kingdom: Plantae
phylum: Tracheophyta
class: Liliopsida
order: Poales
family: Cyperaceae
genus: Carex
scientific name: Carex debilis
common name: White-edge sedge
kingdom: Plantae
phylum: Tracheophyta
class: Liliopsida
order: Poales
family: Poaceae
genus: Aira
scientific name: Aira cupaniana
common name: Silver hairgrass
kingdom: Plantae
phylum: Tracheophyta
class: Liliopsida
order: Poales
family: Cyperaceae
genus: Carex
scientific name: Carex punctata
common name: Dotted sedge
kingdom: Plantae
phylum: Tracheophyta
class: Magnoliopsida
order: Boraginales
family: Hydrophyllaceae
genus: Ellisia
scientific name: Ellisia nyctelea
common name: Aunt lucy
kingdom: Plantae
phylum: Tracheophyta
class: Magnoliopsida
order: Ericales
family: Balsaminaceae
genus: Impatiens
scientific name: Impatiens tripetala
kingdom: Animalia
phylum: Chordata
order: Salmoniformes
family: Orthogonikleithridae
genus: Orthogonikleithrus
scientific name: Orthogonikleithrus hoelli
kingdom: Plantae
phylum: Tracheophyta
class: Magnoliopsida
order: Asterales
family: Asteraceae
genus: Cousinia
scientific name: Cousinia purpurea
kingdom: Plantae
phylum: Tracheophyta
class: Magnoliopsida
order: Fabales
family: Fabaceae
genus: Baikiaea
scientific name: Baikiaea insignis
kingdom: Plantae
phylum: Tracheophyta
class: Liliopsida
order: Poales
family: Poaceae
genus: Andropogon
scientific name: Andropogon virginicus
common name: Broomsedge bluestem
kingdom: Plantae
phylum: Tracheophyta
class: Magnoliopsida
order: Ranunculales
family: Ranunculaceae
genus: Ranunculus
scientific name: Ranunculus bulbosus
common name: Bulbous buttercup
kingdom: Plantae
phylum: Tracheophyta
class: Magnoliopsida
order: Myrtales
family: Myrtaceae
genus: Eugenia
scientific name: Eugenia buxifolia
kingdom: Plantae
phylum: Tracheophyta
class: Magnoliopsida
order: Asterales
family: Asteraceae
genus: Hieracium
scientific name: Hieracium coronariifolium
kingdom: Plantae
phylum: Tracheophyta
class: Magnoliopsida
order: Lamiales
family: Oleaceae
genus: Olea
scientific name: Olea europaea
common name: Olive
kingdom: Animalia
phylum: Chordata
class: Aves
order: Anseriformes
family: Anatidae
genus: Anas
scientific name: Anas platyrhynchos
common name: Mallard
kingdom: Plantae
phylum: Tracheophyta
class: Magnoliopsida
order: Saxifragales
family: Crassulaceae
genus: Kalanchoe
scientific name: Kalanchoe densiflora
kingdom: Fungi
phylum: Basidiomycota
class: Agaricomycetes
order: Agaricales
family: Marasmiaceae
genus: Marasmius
____________________
Rewrite the entries starting at the very first line and ending at the line containing "order: Fabales", with each "common name" changed to "vernacular name" and nothing else altered.

SOLUTION TO THE EXERCISE →
kingdom: Plantae
phylum: Tracheophyta
class: Liliopsida
order: Poales
family: Cyperaceae
genus: Carex
scientific name: Carex debilis
vernacular name: White-edge sedge
kingdom: Plantae
phylum: Tracheophyta
class: Liliopsida
order: Poales
family: Poaceae
genus: Aira
scientific name: Aira cupaniana
vernacular name: Silver hairgrass
kingdom: Plantae
phylum: Tracheophyta
class: Liliopsida
order: Poales
family: Cyperaceae
genus: Carex
scientific name: Carex punctata
vernacular name: Dotted sedge
kingdom: Plantae
phylum: Tracheophyta
class: Magnoliopsida
order: Boraginales
family: Hydrophyllaceae
genus: Ellisia
scientific name: Ellisia nyctelea
vernacular name: Aunt lucy
kingdom: Plantae
phylum: Tracheophyta
class: Magnoliopsida
order: Ericales
family: Balsaminaceae
genus: Impatiens
scientific name: Impatiens tripetala
kingdom: Animalia
phylum: Chordata
order: Salmoniformes
family: Orthogonikleithridae
genus: Orthogonikleithrus
scientific name: Orthogonikleithrus hoelli
kingdom: Plantae
phylum: Tracheophyta
class: Magnoliopsida
order: Asterales
family: Asteraceae
genus: Cousinia
scientific name: Cousinia purpurea
kingdom: Plantae
phylum: Tracheophyta
class: Magnoliopsida
order: Fabales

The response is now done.